Trebuchet

Weird world of ID

Posted in Religion by trebuchetian on 17 March 2009

Uncommon Descent is (unintentionally) the funniest blog on the planet. It exists to promote the farcical notion that ‘Intelligent Design’ (ID) is a real scientific enterprise, as opposed to what it really is: a weaselly euphemism for ‘creationism’.

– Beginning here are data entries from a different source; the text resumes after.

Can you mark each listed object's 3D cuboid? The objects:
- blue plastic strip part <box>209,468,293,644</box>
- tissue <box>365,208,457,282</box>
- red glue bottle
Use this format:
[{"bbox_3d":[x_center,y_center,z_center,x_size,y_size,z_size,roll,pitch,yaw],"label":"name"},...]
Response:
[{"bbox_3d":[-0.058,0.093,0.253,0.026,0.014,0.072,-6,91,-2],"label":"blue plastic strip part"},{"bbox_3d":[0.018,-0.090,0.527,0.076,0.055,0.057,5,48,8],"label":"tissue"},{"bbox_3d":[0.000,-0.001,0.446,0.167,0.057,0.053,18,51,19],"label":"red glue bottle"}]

Uncommon Descent has a long and disgraceful history of banning anyone who raises a dissenting voice, all chronicled at Uncommonly Dense: The BlogCzar Years (and this despite repeatedly whining about ID allegedly being censored by the scientific community). Chief among those doing the banning was one DaveScot, who seemed to enjoy nothing more than kicking off anyone who disagreed with him. Any posts made by the banned person also disappeared at the same time, rendering some threads utterly mysterious, as the remaining posts referred to the missing ones. And if a thread became too embarrassing for DaveScot (such as in cases where he was shown to be wrong or contradicting himself), he would remove it completely, without telling anyone.

In an ironic turn, DaveScot himself has now been banned from Uncommon Descent. His crime? Pointing out that Christians have a long history of racism in a thread that was supposed to be about how ‘Darwinism’ naturally leads to racism. (Here is not  the place to explain why the latter claim is nonsense.)

Cue much laughter from Uncommon Descent’s many observers. ID is a silly idea, refuted in every conceivable way, but its supporters cling to their delusion that evolutionary biology (which they always call ‘Darwinism’) is in crisis and about to collapse so as to reveal that the whole Universe was designed. In public, ID claims not to have any opinion about the identity of the designer, but its followers can’t hide their belief that it’s the Christian god that they’re talking about.

All this would matter very little if they kept their crackpot ideas to themselves. But no: they want to introduce their nonsense to school science classes under the guise of ‘academic freedom’. Apparently, science teachers should be obliged to teach children things that are demonstrably wrong – as if it’s not hard enough getting genuine science into kids’ heads. So laughing at them is a good response (they need to be ridiculed), but we should never lose sight of the fact that ID is an attack on science cloaked in weasel words.

And, of course, it’s another example of how religion poisons the world at every turn.